For several years now I have been trying to properly articulate our approach here at tree awareness. What is it that separates us from your average tree removal company? How would I sum up our methodology of caring for your trees and shrubs?
In a recent article by Jack Philips, entitled “A Walk in the Woods With Alex Shigo”, I found our Philosophy woven into the text.
Shigo says that good arboriculture is based on understanding how trees grow and survive. This means working to improve natural tree strategies by reducing stress and increasing energy reserves. Trying to eliminate the organisms that feed on trees can be counter-productive because tree defenses can be weakened and the population of attacking organisms can be strengthened.
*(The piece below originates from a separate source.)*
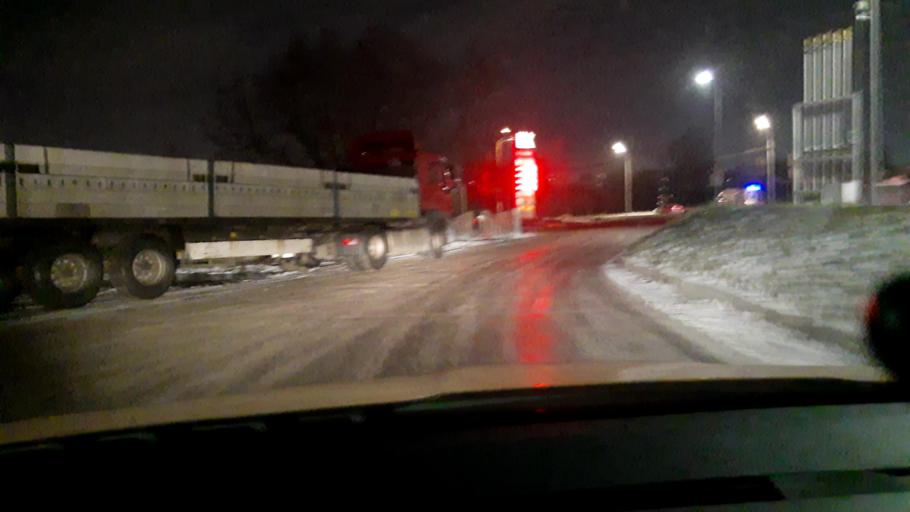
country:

For example, by eliminating large numbers of defoliating insects feeding on a tree, the concentration of defensive chemicals in the leaves may also decrease. The use of insecticides can make the tree more vulnerable to future infections.
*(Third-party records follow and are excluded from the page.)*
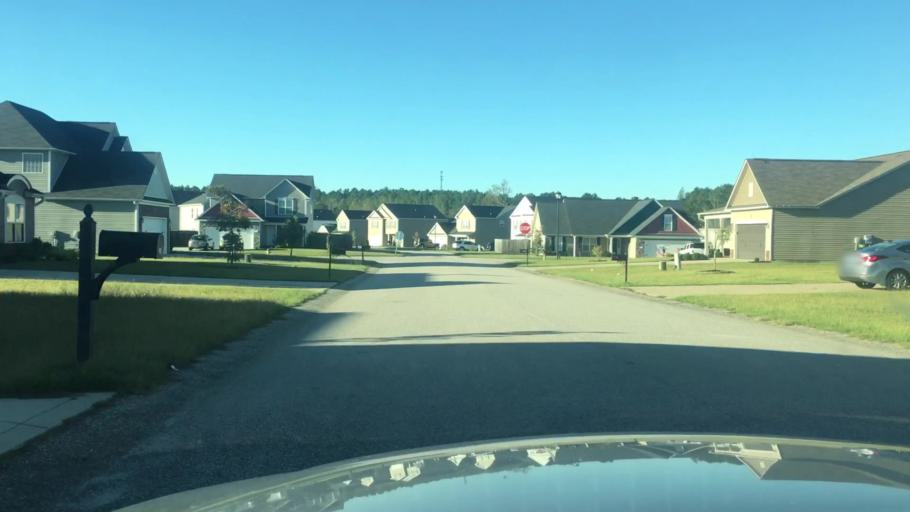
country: US
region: North Carolina
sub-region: Harnett County
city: Lillington
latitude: 35.3442
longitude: -78.8513
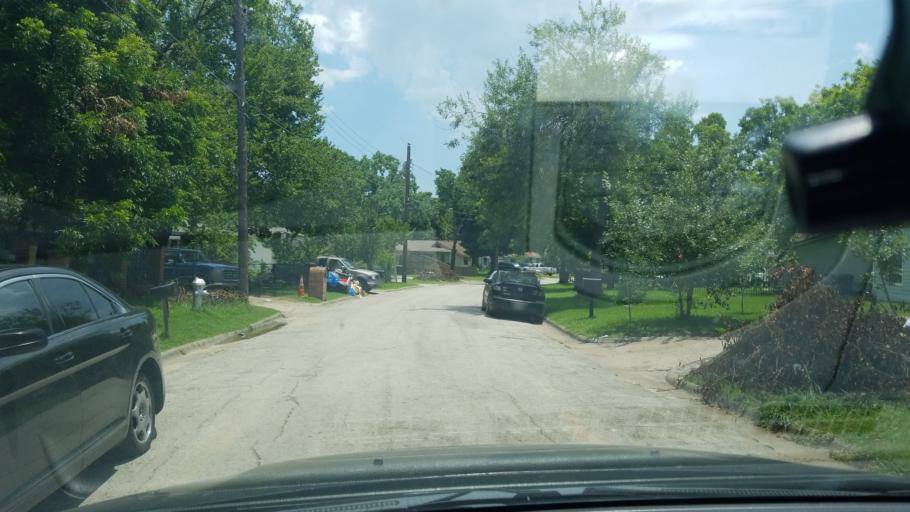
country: US
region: Texas
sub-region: Dallas County
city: Balch Springs
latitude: 32.7310
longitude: -96.6637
The defoliating insect population can be strengthened because the weakest individuals are the most susceptible to insecticides. The surviving individuals are left to reproduce and pass resistant traits on to the next generation. This is one way that pests become resistant to chemical controls over time.
Insecticides can also interfere with the natural controls by unintentionally killing predators and parasites of the target insect, and by eliminating weak individuals that could otherwise infect the pest population with diseases. This does not mean that artificial controls should never be used; they should be used only when radical measures are the only available option.
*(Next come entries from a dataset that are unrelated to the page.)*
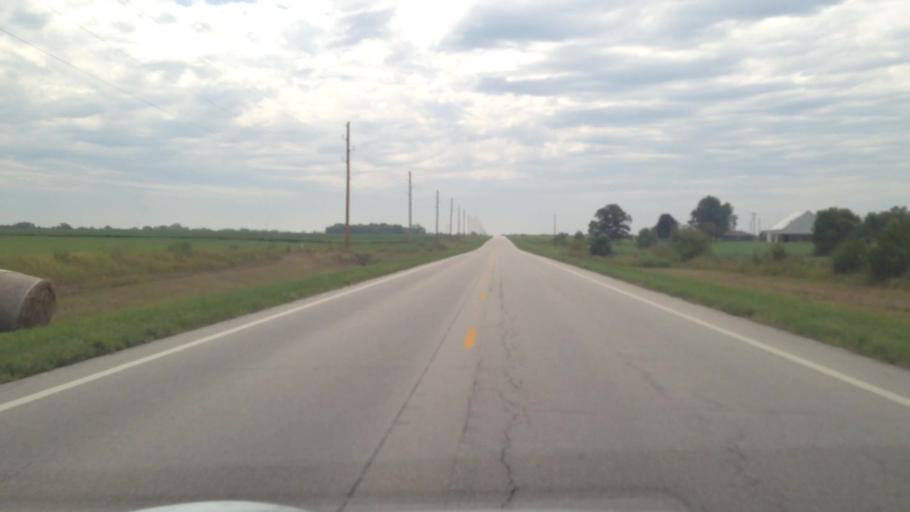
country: US
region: Kansas
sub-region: Allen County
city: Iola
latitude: 37.9431
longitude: -95.1700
Shigo’s oscillation model helps us learn how to work with nature, not against it. Arboriculture can take advantage of the natural controls of pests and pathogens while strengthening the defensive strategies of trees. This is not a passive approach that simply lets nature take its course and leaves trees to fend for themselves. Rather, it is an approach based on proper selection, location, planting, pruning, preservation, and restoration.
This is how we can help trees capture and store the energy required for healthy growth and survival.
We learn in the woods that trees live in countless relationships. Shigo liked to say that the forest is a single tree under ground, and the creatures we see before us are connected in ways beyond imagination. The members of the community live, grow, die, and decay for the benefit of all. Organisms that feed on the trees in various stages of life are not adversaries, but associates. Nature is not a battle, but a dance.
And we must join this dance. We are responsible for every tree we cut or plant,, and must become advocates for the trees and teachers of enlightened tree care. But we need trees more than they need us. On their last walk near his cottage by the pond, Alex turned to Jack and said: “Trees saw us coming, and trees will see us going.” This is now true for Alex. And the forest is lonelier.
Alex Shigo considered by most as the father of Modern Arboriculture passed away at his cottage on October 6, 2006. He will be greatly missed by all in our industry.